======== MATERIAL PROVIDED ========

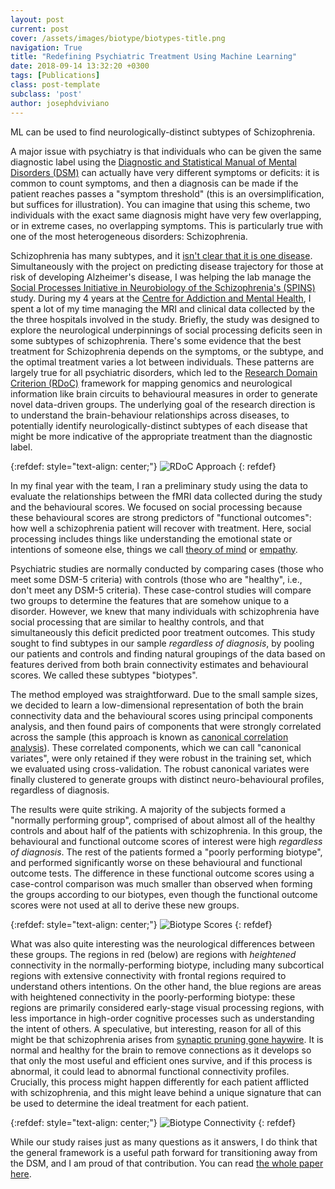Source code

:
 ```yaml
---
layout: post
current: post
cover: /assets/images/biotype/biotypes-title.png
navigation: True
title: "Redefining Psychiatric Treatment Using Machine Learning"
date: 2018-09-14 13:32:20 +0300
tags: [Publications]
class: post-template
subclass: 'post'
author: josephdviviano
---
```

ML can be used to find neurologically-distinct subtypes of Schizophrenia.

A major issue with psychiatry is that individuals who can be given the same diagnostic label using the [Diagnostic and Statistical Manual of Mental Disorders (DSM)](https://www.psychiatry.org/psychiatrists/practice/dsm) can actually have very different symptoms or deficits: it is common to count symptoms, and then a diagnosis can be made if the patient reaches passes a "symptom threshold" (this is an oversimplification, but suffices for illustration). You can imagine that using this scheme, two individuals with the exact same diagnosis might have very few overlapping, or in extreme cases, no overlapping symptoms. This is particularly true with one of the most heterogeneous disorders: Schizophrenia.

Schizophrenia has many subtypes, and it [isn't clear that it is one disease](https://ajp.psychiatryonline.org/doi/10.1176/appi.ajp.2014.14040435). Simultaneously with the project on predicting disease trajectory for those at risk of developing Alzheimer's disease, I was helping the lab manage the [Social Processes Initiative in Neurobiology of the Schizophrenia's (SPINS)](https://academic.oup.com/schizophreniabulletin/article/45/Supplement_2/S144/5434549) study. During my 4 years at the [Centre for Addiction and Mental Health](https://www.camh.ca/en/science-and-research/institutes-and-centres/campbell-family-mental-health-research-institute/research-focus-campbell-institute/kimel-family-translational-imaging-genetics-lab), I spent a lot of my time managing the MRI and clinical data collected by the the three hospitals involved in the study. Briefly, the study was designed to explore the neurological underpinnings of social processing deficits seen in some subtypes of schizophrenia. There's some evidence that the best treatment for Schizophrenia depends on the symptoms, or the subtype, and the optimal treatment varies a lot between individuals. These patterns are largely true for all psychiatric disorders, which led to the [Research Domain Criterion (RDoC)](https://www.nimh.nih.gov/research/research-funded-by-nimh/rdoc/about-rdoc.shtml) framework for mapping genomics and neurological information like brain circuits to behavioural measures in order to generate novel data-driven groups. The underlying goal of the research direction is to understand the brain-behaviour relationships across diseases, to potentially identify neurologically-distinct subtypes of each disease that might be more indicative of the appropriate treatment than the diagnostic label.

{:refdef: style="text-align: center;"}
![RDoC Approach]({{site.baseurl}}/assets/images/biotype/rdoc.png)
{: refdef}

In my final year with the team, I ran a preliminary study using the data to evaluate the relationships between the fMRI data collected during the study and the behavioural scores. We focused on social processing because these behavioural scores are strong predictors of "functional outcomes": how well a schizophrenia patient will recover with treatment. Here, social processing includes things like understanding the emotional state or intentions of someone else, things we call [theory of mind](https://www.nature.com/articles/pr92011100) or [empathy](https://www.sciencedirect.com/science/article/pii/S2352154617301031).

Psychiatric studies are normally conducted by comparing cases (those who meet some DSM-5 criteria) with controls (those who are "healthy", i.e., don't meet any DSM-5 criteria). These case-control studies will compare two groups to determine the features that are somehow unique to a disorder. However, we knew that many individuals with schizophrenia have social processing that are similar to healthy controls, and that simultaneously this deficit predicted poor treatment outcomes. This study sought to find subtypes in our sample _regardless of diagnosis_, by pooling our patients and controls and finding natural groupings of the data based on features derived from both brain connectivity estimates and behavioural scores. We called these subtypes "biotypes".

The method employed was straightforward. Due to the small sample sizes, we decided to learn a low-dimensional representation of both the brain connectivity data and the behavioural scores using principal components analysis, and then found pairs of components that were strongly correlated across the sample (this approach is known as [canonical correlation analysis](https://online.stat.psu.edu/stat505/book/export/html/682)). These correlated components, which we can call "canonical variates", were only retained if they were robust in the training set, which we evaluated using cross-validation. The robust canonical variates were finally clustered to generate groups with distinct neuro-behavioural profiles, regardless of diagnosis.

The results were quite striking. A majority of the subjects formed a "normally performing group", comprised of about almost all of the healthy controls and about half of the patients with schizophrenia. In this group, the behavioural and functional outcome scores of interest were high _regardless of diagnosis_. The rest of the patients formed a "poorly performing biotype", and performed significantly worse on these behavioural and functional outcome tests. The difference in these functional outcome scores using a case-control comparison was much smaller than observed when forming the groups according to our biotypes, even though the functional outcome scores were not used at all to derive these new groups.

{:refdef: style="text-align: center;"}
![Biotype Scores]({{site.baseurl}}/assets/images/biotype/scores.png)
{: refdef}

What was also quite interesting was the neurological differences between these groups. The regions in red (below) are regions with _heightened_ connectivity in the normally-performing biotype, including many subcortical regions with extensive connectivity with frontal regions required to understand others intentions. On the other hand, the blue regions are areas with heightened connectivity in the poorly-performing biotype: these regions are primarily considered early-stage visual processing regions, with less importance in high-order cognitive processes such as understanding the intent of others. A speculative, but interesting, reason for all of this might be that schizophrenia arises from [synaptic pruning gone haywire](https://www.nature.com/articles/nature16549). It is normal and healthy for the brain to remove connections as it develops so that only the most useful and efficient ones survive, and if this process is abnormal, it could lead to abnormal functional connectivity profiles. Crucially, this process might happen differently for each patient afflicted with schizophrenia, and this might leave behind a unique signature that can be used to determine the ideal treatment for each patient.

{:refdef: style="text-align: center;"}
![Biotype Connectivity]({{site.baseurl}}/assets/images/biotype/biotypes.png)
{: refdef}

While our study raises just as many questions as it answers, I do think that the general framework is a useful path forward for transitioning away from the DSM, and I am proud of that contribution. You can read [the whole paper here](https://www.sciencedirect.com/science/article/abs/pii/S0006322318314392).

========

Pictures aside, write out verbatim every line from the first line of the material through the line holding "A major issue".

Source code

:
 ```yaml
---
layout: post
current: post
cover: /assets/images/biotype/biotypes-title.png
navigation: True
title: "Redefining Psychiatric Treatment Using Machine Learning"
date: 2018-09-14 13:32:20 +0300
tags: [Publications]
class: post-template
subclass: 'post'
author: josephdviviano
---
```

ML can be used to find neurologically-distinct subtypes of Schizophrenia.

A major issue with psychiatry is that individuals who can be given the same diagnostic label using the [Diagnostic and Statistical Manual of Mental Disorders (DSM)](https://www.psychiatry.org/psychiatrists/practice/dsm) can actually have very different symptoms or deficits: it is common to count symptoms, and then a diagnosis can be made if the patient reaches passes a "symptom threshold" (this is an oversimplification, but suffices for illustration). You can imagine that using this scheme, two individuals with the exact same diagnosis might have very few overlapping, or in extreme cases, no overlapping symptoms. This is particularly true with one of the most heterogeneous disorders: Schizophrenia.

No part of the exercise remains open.